Sunday, April 25, 2010

It's a Bries - The Cheese Sandwich Post:

The first sandwich I ever truly "fell for" (In the somewhat anthropomorphic Sandwich to human sense) was likely the grilled cheese. The grilled cheese is perhaps one of the simplest Sandwiches out there and likely one of its best. It's soft, nurturing and truly serves as one of my most important comfort foods. Also, it's one of the most socially acceptable vehicles for molten cheese (nachos notwithstanding). While not an especially noteworthy iteration, I have consistently ordered the Grilled Cheese platter (along with the requisite Pea Soup) from United Bakers' since the Reagan administration.

Every country that eats cheese and some kind of bread has seen some variation of the Grilled Cheese (or is it the other way around?), whether it be the Mexican Quesadilla

















The Portugese Francesina

Czech Smažený Sýr
















or the Welsh Rarebit















And who could possibly forget the famous Virgin Mary Grilled Cheese, which grew no mould, and sold for $28,000?













The American Style Grilled Cheese seems to have originally popped in the 1920s, and remained open faced until the 1960s, when the top slice of bread came to dominate relevant Sandwich discourse.


Roughly 6 months ago, after launching a similarly themed restaurant, Rob Yuil opened an all-grilled cheese , all the time, Sandwich shop in Kensington, appropriately titled "The Grilled Cheese". By being a single item shop, with a limited prep area, Rob continues to fight an uphill battle. But his Sandwich delivers the Goods.

The wide variety of offerings lead to a veritable Sophie's Grilled Cheese Choice Situation:


On this particular visit, after much consternation and soul-searching, I opted for the Grill Works with Provolone, Swiss, Monterey Jack, Portobello, Roasted Red Pepper and Red Onion. Immediately after ordering, I worried that with such diverse ingredients, the Cheese factor would be overshadowed...

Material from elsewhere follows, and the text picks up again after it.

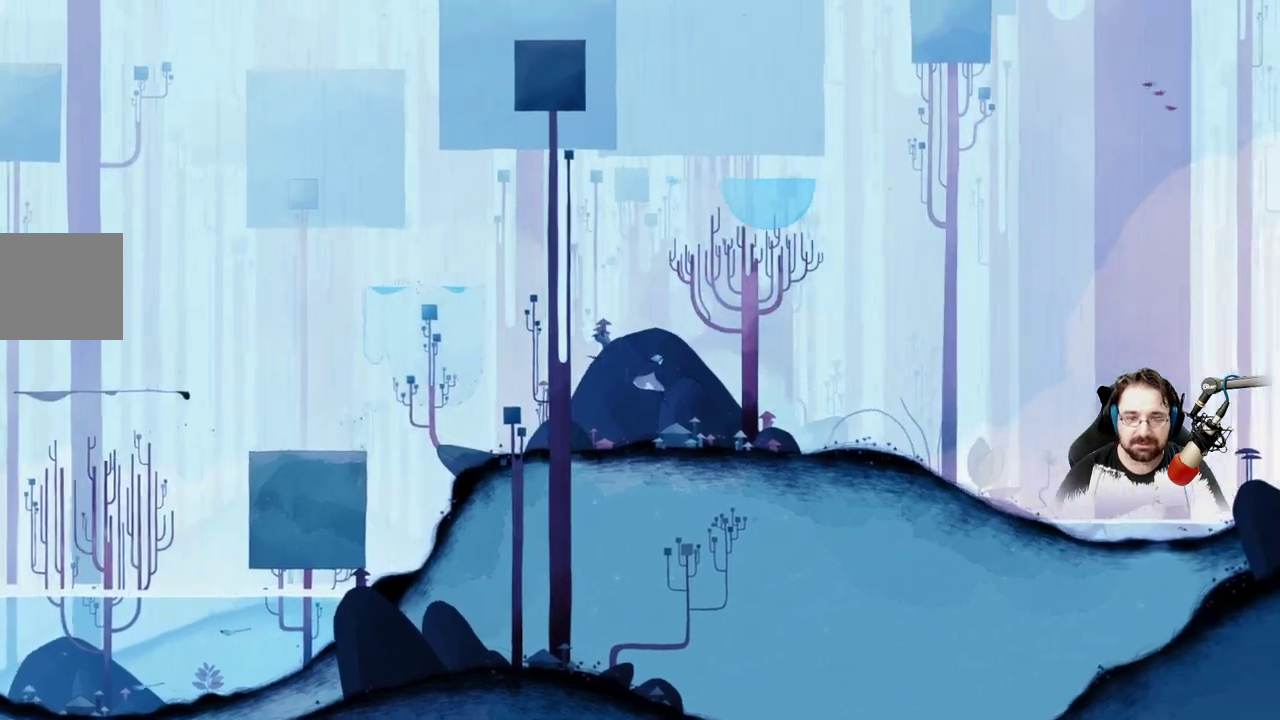
{"buttons": [], "left_stick": "up-right", "right_stick": "center", "events": [[433, "A", "up"]]}
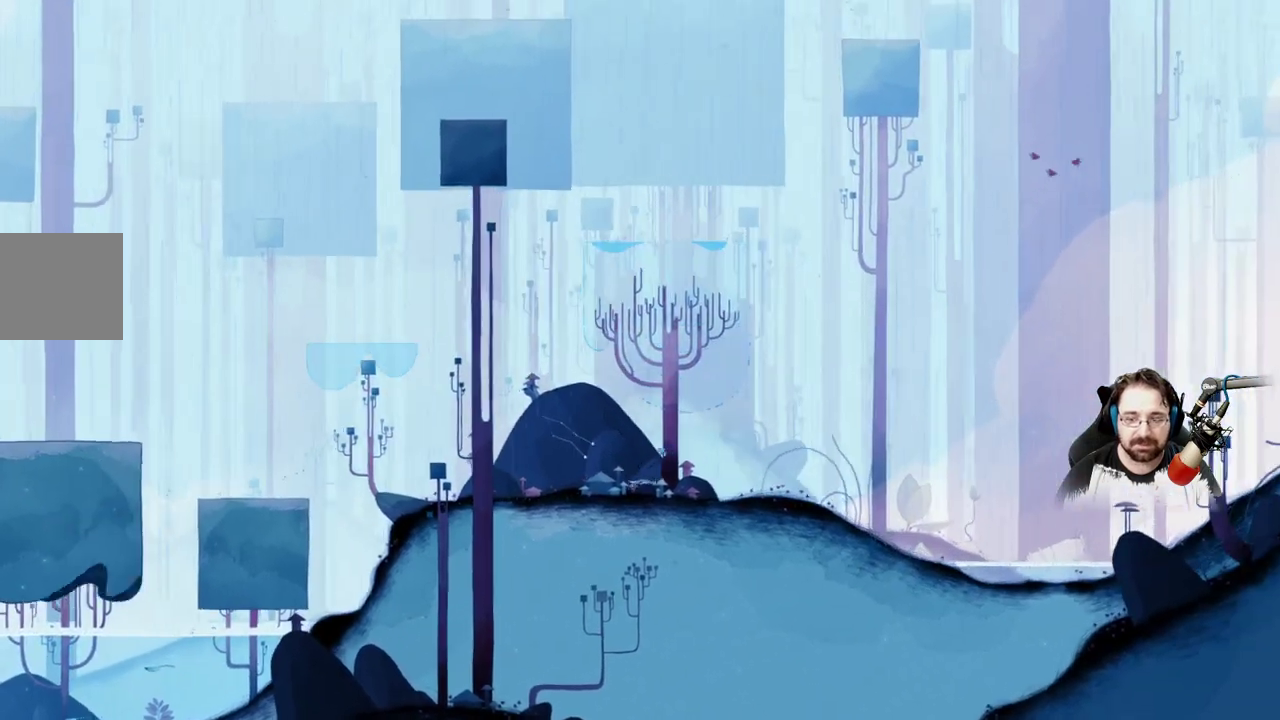
{"buttons": [], "left_stick": "up-right", "right_stick": "center", "events": []}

The sweetness of the grilled vegetables seemed to compliment the delicate balancing of selected cheeses, and it was clear that the cheese would not be outdone.



The Grilled Cheese was excellent, with a relatively even distribution of cheese, bread and veggies per bite. My only complaint was that it felt a little shy on the butter for my liking.

Overall - A very good Niche Sandwich Shop. Great selection, customizable (Bacon for $2 etc.), very good accompanying soups (last time I was there it was organic tomato, a.k.a. the Grilled Cheese Sandwiches' best pal), and a menu that will allow you to explore different options for at least a dozen visits.

Judgment: 8/10 Opas.

The Croque Monsieur, while functionally similar, has its own separate history. Roughly translated as the "Crispy Mister", legend (endorsed by Wikipedia and various Sandwich crackpots on the net) suggests that the Croque Monsieur was invented, like most wonderful things, by accident. Sandwich lore holds that it was created when a blue collar worker left a cold cheese Sandwich with Ham on a radiator - et voila.

The first recorded literary mention of the Croque-Monsieur dates back to Proust's 1918 magnum-opus À la Recherche du Temps Perdu

Or, en sortant du concert, comme, en reprenant le chemin qui va vers l’hôtel, nous nous étions arrêtés un instant sur la digue, ma grand’mère et moi, pour échanger quelques mots avec Mme de Villeparisis qui nous annonçait qu’elle avait commandé pour nous à l’hôtel des «Croque Monsieur» et des ufs à la crème…

Clearly a storied history indeed.

Run by the owners of Tati Bistro, Chabichou is a combination cheese-monger/cafe/prepared food outlet. With a wide array of cheese and liberal use of the French language, I figured this would be as good a spot as any to get the French Classic.

The Croque Monsieur is typically served with Emmental or Gruyere (I believe the latter was used) with extra layers of cheese on the top with a gooey concentration of ham and cheese in the middle. As it is French, it is also typically generously buttered.

In this particular version, the cheese was good, the ham was rich and flavorful, but the preparation felt off. Instead of frying in butter, a semi-prepared version is sent to a Subway-esque speed toaster, which gave the bread the seem unfortunate texture of the bread portion of a Toasted BMT/Garlic Bread instead of a more even pan-based golden crunch.



Still, the ingredients were very good.

Judgment: 7/10 Opas.

At no point should this post suggest that a great Grilled Cheese needs to be fancy with white truffle oil and edible gold and served w/ Caviar-emulsion ketchup. Far from it. Sometimes a slice of Kraft single and some Brian Schwartz whiter-than-white white-bread is just when the doctor ordered. But when you feel the need to get one out, there are tons of fantastic Grilled Cheese Sandwiches to be found.

After all, if the cheese isn't yours, it's Nacho Cheese.